## WORK INSTRUCTIONS
a) In the article on Whisper subtitle segmentation, which parameter must be set to True to get word-level timestamps?
b) Please return the passage of the article on Whisper subtitle segmentation between "When using Whisper" and "specifically for LLMs.", inclusive.

Skip to content

Whisper's Sentence Segmentation Not Good Enough? Use AI LLMs and Structured Data to Create Perfect Subtitles

OpenAI's Whisper model is undoubtedly revolutionary in the field of speech recognition, converting audio to text with remarkable accuracy. However, for long videos or complex dialogues, its automatic sentence segmentation and punctuation features can sometimes be unsatisfactory, often generating large blocks of text that are difficult to read.

This article provides you with the ultimate solution: combining Whisper's word-level timestamps with the powerful understanding capabilities of Large Language Models (LLMs) to create a fully automated subtitle processing pipeline that can intelligently segment sentences, optimize text, and output structured data.

I will detail the entire process from recognition and data preparation to interacting with AI, and focus on analyzing the key issues encountered in practice and their solutions.

Step 1: Get the "Raw Materials" from Whisper - Word-Level Timestamps

To allow the LLM to accurately assign start and end times to new sentences, I must first obtain the time information for each word or term from Whisper. This requires enabling a specific parameter.

When using Whisper for recognition, be sure to set the word_timestamps parameter to True. Using the openai-whisper library in Python as an example:

python
import whisper

model = whisper.load_model("base")
# Enable the word_timestamps option
result = model.transcribe("audio.mp3", word_timestamps=True)

result will contain a segments list, and each segment will have a words list. The data I need is here. Next, I will assemble this data into a clean JSON list designed specifically for LLMs.

python
word_level_timestamps = []
for segment in result['segments']:
    for word_info in segment['words']:
        word_level_timestamps.append({
            'word': word_info['word'],
            'start': word_info['start'],
            'end': word_info['end']
        })

## ENTRIES SHOWN

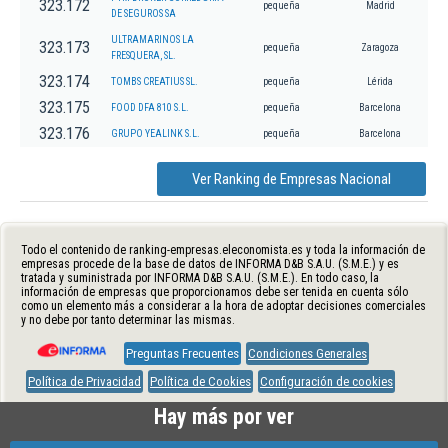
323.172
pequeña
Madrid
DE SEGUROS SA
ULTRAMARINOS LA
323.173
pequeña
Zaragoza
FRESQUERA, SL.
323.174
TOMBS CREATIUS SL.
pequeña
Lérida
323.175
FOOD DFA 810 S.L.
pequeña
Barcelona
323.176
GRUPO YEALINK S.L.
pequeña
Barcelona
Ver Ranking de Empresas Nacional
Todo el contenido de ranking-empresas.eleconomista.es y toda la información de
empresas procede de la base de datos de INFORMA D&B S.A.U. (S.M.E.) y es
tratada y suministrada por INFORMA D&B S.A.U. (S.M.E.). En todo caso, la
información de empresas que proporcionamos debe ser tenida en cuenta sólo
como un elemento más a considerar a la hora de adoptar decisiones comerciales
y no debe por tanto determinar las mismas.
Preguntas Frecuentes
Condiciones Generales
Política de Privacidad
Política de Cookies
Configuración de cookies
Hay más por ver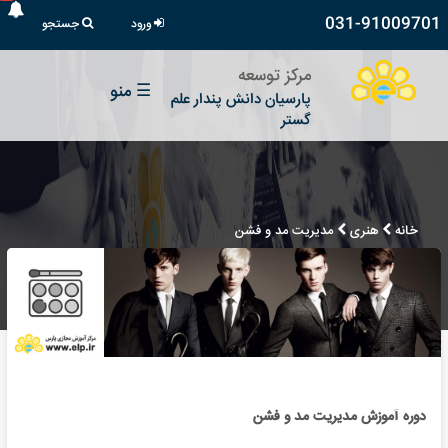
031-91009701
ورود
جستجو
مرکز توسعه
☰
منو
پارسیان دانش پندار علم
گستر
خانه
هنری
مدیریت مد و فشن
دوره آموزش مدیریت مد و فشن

## ANSWERS TO EACH TASK
a) The word_timestamps parameter.

b)
When using Whisper for recognition, be sure to set the word_timestamps parameter to True. Using the openai-whisper library in Python as an example:

python
import whisper

model = whisper.load_model("base")
# Enable the word_timestamps option
result = model.transcribe("audio.mp3", word_timestamps=True)

result will contain a segments list, and each segment will have a words list. The data I need is here. Next, I will assemble this data into a clean JSON list designed specifically for LLMs.